Pull out every line of the items below that contains the string "piele", matching upper and lower case exactly.

##############################

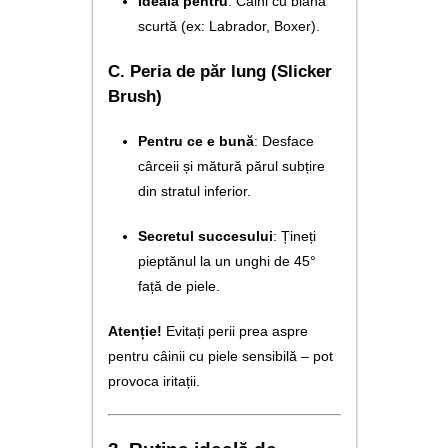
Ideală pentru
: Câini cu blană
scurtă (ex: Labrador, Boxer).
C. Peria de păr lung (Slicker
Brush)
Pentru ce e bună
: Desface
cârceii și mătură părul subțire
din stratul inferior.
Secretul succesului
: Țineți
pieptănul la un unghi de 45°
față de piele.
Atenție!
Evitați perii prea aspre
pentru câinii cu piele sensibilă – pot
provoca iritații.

##############################

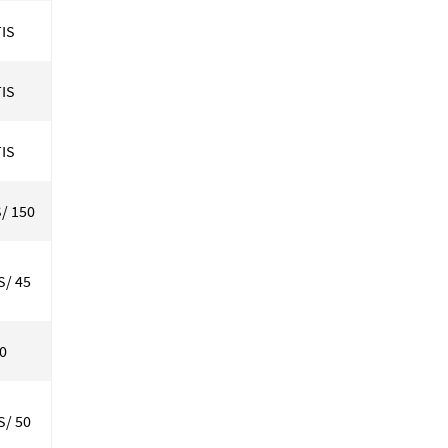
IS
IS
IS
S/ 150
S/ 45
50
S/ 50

##############################

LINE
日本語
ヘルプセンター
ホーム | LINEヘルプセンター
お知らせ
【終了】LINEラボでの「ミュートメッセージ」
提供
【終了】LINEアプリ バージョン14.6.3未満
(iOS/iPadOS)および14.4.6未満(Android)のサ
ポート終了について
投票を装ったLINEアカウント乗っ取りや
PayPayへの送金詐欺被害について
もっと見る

##############################

--- Exercise answer ---
față de piele.
pentru câinii cu piele sensibilă – pot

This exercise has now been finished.